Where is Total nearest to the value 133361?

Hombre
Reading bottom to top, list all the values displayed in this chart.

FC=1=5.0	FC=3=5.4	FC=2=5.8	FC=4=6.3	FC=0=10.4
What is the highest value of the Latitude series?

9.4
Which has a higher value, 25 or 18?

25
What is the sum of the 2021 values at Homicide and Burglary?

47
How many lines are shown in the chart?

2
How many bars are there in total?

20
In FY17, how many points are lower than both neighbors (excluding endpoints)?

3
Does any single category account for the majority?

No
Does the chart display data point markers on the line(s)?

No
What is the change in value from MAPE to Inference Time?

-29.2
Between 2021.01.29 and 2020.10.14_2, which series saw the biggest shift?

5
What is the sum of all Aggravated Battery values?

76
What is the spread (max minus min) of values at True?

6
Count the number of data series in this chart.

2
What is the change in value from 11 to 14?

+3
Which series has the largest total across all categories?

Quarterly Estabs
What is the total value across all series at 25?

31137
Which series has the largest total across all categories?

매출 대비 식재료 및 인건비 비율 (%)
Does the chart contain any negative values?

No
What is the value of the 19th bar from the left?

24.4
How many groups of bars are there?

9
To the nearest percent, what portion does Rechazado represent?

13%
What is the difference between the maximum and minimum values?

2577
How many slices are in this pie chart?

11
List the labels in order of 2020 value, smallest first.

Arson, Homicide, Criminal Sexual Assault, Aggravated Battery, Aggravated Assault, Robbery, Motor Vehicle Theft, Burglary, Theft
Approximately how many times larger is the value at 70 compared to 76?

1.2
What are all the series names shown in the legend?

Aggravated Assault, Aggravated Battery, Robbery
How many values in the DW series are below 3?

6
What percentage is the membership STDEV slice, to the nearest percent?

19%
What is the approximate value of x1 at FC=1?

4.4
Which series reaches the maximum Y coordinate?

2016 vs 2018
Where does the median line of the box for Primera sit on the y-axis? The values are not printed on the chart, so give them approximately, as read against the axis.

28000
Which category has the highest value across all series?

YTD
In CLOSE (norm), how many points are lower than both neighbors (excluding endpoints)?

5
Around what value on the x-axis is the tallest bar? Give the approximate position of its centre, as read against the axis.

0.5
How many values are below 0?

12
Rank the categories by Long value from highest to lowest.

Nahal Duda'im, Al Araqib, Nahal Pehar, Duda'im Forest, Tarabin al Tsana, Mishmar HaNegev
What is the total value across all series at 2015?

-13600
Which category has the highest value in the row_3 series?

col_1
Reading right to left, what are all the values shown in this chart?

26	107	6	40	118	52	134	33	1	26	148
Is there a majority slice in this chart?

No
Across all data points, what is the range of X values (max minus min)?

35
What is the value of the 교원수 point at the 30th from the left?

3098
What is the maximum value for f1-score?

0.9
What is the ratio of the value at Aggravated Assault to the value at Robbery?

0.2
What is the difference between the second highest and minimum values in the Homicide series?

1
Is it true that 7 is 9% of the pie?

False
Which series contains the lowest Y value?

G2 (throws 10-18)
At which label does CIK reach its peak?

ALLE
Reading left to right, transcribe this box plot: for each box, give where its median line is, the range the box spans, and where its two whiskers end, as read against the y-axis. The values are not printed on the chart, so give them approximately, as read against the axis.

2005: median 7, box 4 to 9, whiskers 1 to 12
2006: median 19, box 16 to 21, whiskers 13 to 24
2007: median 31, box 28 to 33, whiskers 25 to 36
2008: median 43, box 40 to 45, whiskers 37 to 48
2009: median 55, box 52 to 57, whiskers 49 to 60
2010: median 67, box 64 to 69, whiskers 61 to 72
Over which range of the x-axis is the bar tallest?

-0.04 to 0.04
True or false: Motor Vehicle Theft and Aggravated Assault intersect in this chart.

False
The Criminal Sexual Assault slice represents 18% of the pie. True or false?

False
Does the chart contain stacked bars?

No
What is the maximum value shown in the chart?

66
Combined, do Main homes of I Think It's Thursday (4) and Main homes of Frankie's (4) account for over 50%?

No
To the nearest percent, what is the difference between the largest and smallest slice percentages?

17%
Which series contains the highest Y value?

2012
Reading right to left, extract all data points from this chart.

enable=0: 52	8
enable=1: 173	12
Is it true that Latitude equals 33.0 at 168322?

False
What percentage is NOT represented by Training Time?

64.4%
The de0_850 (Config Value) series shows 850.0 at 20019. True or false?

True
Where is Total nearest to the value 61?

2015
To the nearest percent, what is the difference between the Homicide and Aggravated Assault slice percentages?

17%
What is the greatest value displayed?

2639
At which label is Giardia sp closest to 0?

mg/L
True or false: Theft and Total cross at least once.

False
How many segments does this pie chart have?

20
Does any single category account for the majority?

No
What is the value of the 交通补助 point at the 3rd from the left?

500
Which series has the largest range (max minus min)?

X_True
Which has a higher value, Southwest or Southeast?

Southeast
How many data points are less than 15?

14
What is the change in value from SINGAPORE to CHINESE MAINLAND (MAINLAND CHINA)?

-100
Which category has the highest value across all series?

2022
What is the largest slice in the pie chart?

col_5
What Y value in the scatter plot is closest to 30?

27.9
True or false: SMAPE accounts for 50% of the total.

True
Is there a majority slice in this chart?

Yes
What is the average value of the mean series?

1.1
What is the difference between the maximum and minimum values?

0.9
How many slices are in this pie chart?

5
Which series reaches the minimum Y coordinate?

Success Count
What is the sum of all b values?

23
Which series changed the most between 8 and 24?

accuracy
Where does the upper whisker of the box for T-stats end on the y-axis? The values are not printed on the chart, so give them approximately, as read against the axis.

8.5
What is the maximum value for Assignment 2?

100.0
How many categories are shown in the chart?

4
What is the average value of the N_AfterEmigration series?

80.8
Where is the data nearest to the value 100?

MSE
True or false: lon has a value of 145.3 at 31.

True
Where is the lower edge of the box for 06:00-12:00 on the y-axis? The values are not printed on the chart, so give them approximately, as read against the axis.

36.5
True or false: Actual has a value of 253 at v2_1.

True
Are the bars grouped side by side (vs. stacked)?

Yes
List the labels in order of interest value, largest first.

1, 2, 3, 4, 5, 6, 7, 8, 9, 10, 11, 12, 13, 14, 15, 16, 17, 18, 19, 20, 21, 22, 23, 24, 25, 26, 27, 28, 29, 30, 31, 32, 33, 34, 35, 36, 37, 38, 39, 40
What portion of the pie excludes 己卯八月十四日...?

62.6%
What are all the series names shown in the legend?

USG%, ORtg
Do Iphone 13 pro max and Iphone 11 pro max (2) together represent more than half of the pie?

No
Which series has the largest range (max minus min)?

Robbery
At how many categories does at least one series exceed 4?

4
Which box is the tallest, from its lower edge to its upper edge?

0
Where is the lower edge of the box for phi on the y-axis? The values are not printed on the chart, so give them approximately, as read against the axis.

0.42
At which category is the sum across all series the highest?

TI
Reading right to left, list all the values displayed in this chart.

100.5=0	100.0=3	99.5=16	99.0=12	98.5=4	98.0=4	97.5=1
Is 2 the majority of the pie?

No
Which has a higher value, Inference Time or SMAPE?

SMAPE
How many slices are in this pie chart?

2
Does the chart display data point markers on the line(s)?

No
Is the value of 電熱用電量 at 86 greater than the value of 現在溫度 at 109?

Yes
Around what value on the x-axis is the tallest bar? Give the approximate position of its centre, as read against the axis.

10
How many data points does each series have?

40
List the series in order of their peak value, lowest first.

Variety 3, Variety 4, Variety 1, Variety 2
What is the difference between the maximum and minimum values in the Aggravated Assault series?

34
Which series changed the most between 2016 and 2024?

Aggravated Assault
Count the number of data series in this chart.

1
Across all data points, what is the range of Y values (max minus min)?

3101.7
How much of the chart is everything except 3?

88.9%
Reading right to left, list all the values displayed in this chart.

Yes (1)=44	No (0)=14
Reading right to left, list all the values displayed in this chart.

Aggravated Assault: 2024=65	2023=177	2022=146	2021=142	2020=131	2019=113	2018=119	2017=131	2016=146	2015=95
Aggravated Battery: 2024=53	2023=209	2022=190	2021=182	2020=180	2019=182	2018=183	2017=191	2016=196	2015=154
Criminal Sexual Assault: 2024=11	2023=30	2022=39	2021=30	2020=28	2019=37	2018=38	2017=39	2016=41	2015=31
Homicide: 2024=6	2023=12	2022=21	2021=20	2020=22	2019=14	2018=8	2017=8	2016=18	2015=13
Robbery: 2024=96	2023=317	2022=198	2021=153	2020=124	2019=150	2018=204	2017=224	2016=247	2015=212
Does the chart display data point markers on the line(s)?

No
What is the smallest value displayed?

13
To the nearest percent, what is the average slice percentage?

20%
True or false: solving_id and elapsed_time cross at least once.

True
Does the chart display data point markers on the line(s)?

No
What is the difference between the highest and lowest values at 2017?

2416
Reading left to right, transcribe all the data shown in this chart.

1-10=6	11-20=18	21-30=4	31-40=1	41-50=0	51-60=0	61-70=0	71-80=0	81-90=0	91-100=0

■ ■ ■ ■ ■ ■ ■

• _Exercise_:
Copy out every line above that contains the word "left". Case counts, so include only lines where the word appears with exactly that capitalization.

• _Solution to this task_:
What is the value of the 19th bar from the left?
Reading right to left, what are all the values shown in this chart?
What is the value of the 교원수 point at the 30th from the left?
Reading left to right, transcribe this box plot: for each box, give where its median line is, the range the box spans, and where its two whiskers end, as read against the y-axis. The values are not printed on the chart, so give them approximately, as read against the axis.
Reading right to left, extract all data points from this chart.
What is the value of the 交通补助 point at the 3rd from the left?
Reading right to left, list all the values displayed in this chart.
Reading right to left, list all the values displayed in this chart.
Reading right to left, list all the values displayed in this chart.
Reading left to right, transcribe all the data shown in this chart.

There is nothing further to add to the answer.